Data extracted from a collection
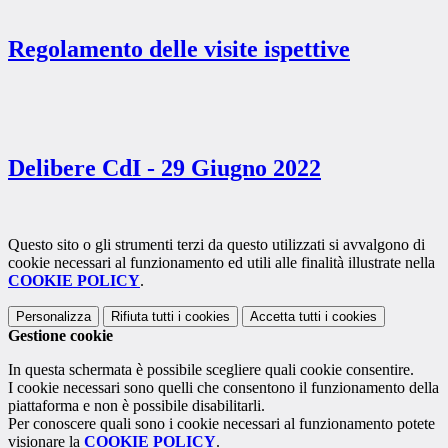
Regolamento delle visite ispettive
Delibere CdI - 29 Giugno 2022
Questo sito o gli strumenti terzi da questo utilizzati si avvalgono di
cookie necessari al funzionamento ed utili alle finalità illustrate nella
COOKIE POLICY
.
Personalizza
Rifiuta tutti
i cookies
Accetta tutti
i cookies
Gestione cookie
In questa schermata è possibile scegliere quali cookie consentire.
I cookie necessari sono quelli che consentono il funzionamento della
piattaforma e non è possibile disabilitarli.
Per conoscere quali sono i cookie necessari al funzionamento potete
visionare la
COOKIE POLICY
.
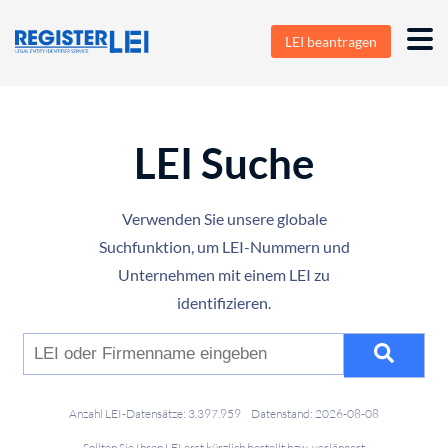
LEI beantragen
LEI Suche
Verwenden Sie unsere globale
Suchfunktion, um LEI-Nummern und
Unternehmen mit einem LEI zu
identifizieren.
Anzahl LEI-Datensätze: 3.397.959
Datenstand: 2026-08-08
Sollten Sie Ihren LEI erst kürzlich bestellt bzw. verlängert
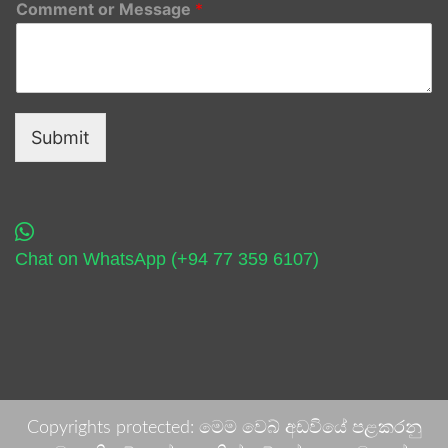
Comment or Message
*
Submit
Chat on WhatsApp (+94 77 359 6107)
Copyrights protected: මෙම වෙබ් අඩවියේ පළකරනු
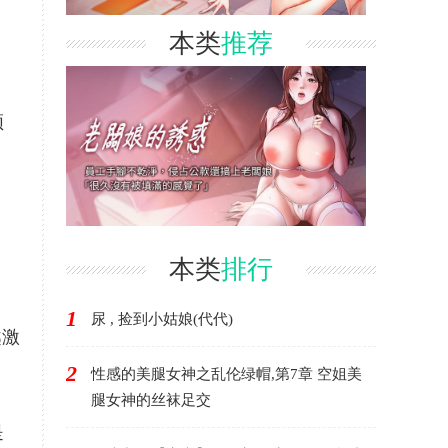
本类
推荐
顿
本类
排行
1
尿 , 捡到小姑娘(代代)
越激
2
性感的美腿女神之乱伦绿帽,第7章 空姐美
腿女神的丝袜足交
是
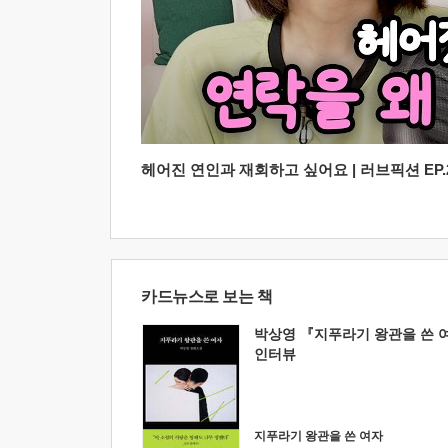
헤어진 연인과 재회하고 싶어요 | 러브픽션 EP.2
카드뉴스로 보는 책
박상영 『지푸라기 왕관을 쓴 
인터뷰
지푸라기 왕관을 쓴 여자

● **JOB ITEM**:
Repeat each entry precisely as it appears. Leave the pictures out.

● **RESULT FOR THIS EXERCISE**:
Regolamento delle visite ispettive
Delibere CdI - 29 Giugno 2022
Questo sito o gli strumenti terzi da questo utilizzati si avvalgono di
cookie necessari al funzionamento ed utili alle finalità illustrate nella
COOKIE POLICY
.
Personalizza
Rifiuta tutti
i cookies
Accetta tutti
i cookies
Gestione cookie
In questa schermata è possibile scegliere quali cookie consentire.
I cookie necessari sono quelli che consentono il funzionamento della
piattaforma e non è possibile disabilitarli.
Per conoscere quali sono i cookie necessari al funzionamento potete
visionare la
COOKIE POLICY
.
LEI beantragen
LEI Suche
Verwenden Sie unsere globale
Suchfunktion, um LEI-Nummern und
Unternehmen mit einem LEI zu
identifizieren.
Anzahl LEI-Datensätze: 3.397.959
Datenstand: 2026-08-08
Sollten Sie Ihren LEI erst kürzlich bestellt bzw. verlängert
Comment or Message
*
Submit
Chat on WhatsApp (+94 77 359 6107)
Copyrights protected: මෙම වෙබ් අඩවියේ පළකරනු
本类
推荐
顿
本类
排行
1
尿 , 捡到小姑娘(代代)
越激
2
性感的美腿女神之乱伦绿帽,第7章 空姐美
腿女神的丝袜足交
是
헤어진 연인과 재회하고 싶어요 | 러브픽션 EP.2
카드뉴스로 보는 책
박상영 『지푸라기 왕관을 쓴 
인터뷰
지푸라기 왕관을 쓴 여자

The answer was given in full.